*Opdracht a*
Filter de records op alle regels waarin de string "available" voorkomt. Hoofdletters en kleine letters tellen mee.

*Paginatekst*
Koel- en vrieshuisondernemer weet van geen ophouden
Van school gestuurd, een ontmoeting op de kermis, de verkoop van zijn bedrijf en de herstart: het zijn belangrijke keerpunten in het leven van koel- en vrieshuisondernemer Piet Blankendaal. Door de jaren heen kwam hij daardoor geregeld in het nieuws. Onlangs gebeurde dat opnieuw, vanwege zijn aangekondigde aftreden als directeur. En wat daarna; achter de geraniums? Het antwoord is nee.
Tekst: Uko Reinders
Hij nadert de tachtig, Piet Blankendaal. Tijd om het wat rustiger aan te doen, vindt hij. Het is daarom de bedoeling dat er een nieuwe directeur komt, maar hij blijft eigenaar van zijn bedrijf en zal daarom een oogje in het zeil blijven houden. En hij blijft zijn dierenpark, met de chique naam Blanckendaell Zoo, runnen. Dat park, achter de koel- en vriescellen van het bedrijf in Tuitjenhorn, trekt jaarlijks 100.000 tot 150.000 bezoekers. Een eigen dierenpark, Hoe zit dat?
Zeven koel- en vrieshuizen
Piet Blankendaal begon zijn bedrijf Daalimpex in 1975. Een jaar laten kwam er een koel- en vrieshuis, en uiteindelijk kwamen er nog zes bij, op verschillende locaties. Hij verkocht zijn onderneming in 2005 aan het IJslandse Eimskip. Althans, op de hoofdvestiging in Tuitenhorn na; die ging als Blankendaal Coldstores verder. Met het geld dat hij met de verkoop verdiende, kocht Blankendaal het land naast zijn bedrijf.
Dierenpark als hobby
“Dat laatste deed ik om de gemeente voor te zijn. Die had plannen voor woningbouw, wat funest zou zijn om hier verder te gaan. Maar wat moet je met dat land doen? Aardappelen en kool verbouwen, zoals van oudsher op dat perceel gebeurde? Dat zou niet lonend genoeg zijn.” Dat het een dierpark werd, kwam doordat Blankendaal het leuk leek. Die hobby is, met grote toeloop van bezoekers, wat uit de hand gelopen.
Daalimpex failliet
De verkoop van Daalimpex aan de IJslanders, en vooral wat er daarna in 2009 gebeurde, haalde diverse keren het landelijke nieuws. Eimskip werd gefinancierd door de IJslandse bank Landsbanki. De bank was populair vanwege de hoge rentes. Om die reden parkeerden veel Nederlander hun spaarcentjes in IJsland. Maar de bank bleek een luchtballon te zijn, die tijdens de bankencrisis van 2009 uiteen spatte. In het kielzog daarvan ging ook Daalimpex failliet. Blankendaal wilde het bedrijf weer in handen krijgen, maar viste achter het net: concurrent Kloosterboer ging er met de buit vandoor. Dat was niet de enige tegenslag; met het faillissement van de IJslanders raakte hij ook de huurders van zijn koelcellen in Tuitjenhorn kwijt.

*Vastgelegde gegevens*
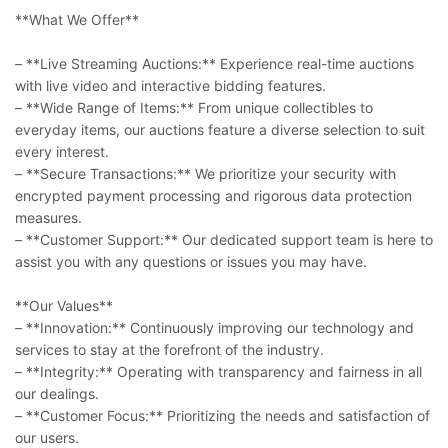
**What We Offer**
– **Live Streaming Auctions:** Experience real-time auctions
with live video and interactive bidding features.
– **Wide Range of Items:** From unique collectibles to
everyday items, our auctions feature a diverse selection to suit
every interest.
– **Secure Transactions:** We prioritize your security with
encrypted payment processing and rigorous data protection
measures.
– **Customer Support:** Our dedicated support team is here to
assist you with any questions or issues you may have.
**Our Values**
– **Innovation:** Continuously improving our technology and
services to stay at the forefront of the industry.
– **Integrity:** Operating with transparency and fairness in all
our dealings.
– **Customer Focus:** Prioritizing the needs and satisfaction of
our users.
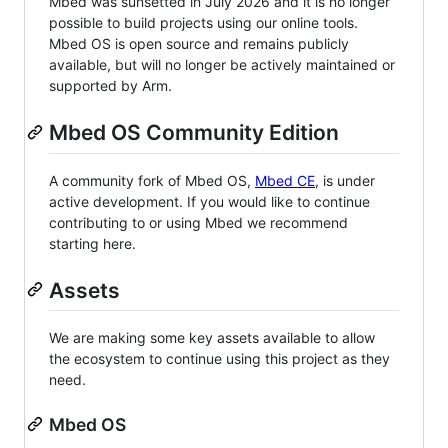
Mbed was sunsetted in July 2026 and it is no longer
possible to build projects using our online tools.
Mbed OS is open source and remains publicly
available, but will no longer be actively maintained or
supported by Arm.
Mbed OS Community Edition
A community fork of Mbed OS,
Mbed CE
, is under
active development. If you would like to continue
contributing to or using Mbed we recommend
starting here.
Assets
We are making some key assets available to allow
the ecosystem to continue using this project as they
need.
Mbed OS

*Opdracht b*
Welke jaartallen noemt de tekst over Piet Blankendaal?

*Antwoord a*
available, but will no longer be actively maintained or
We are making some key assets available to allow

*Antwoord b*
1975, 2005, 2009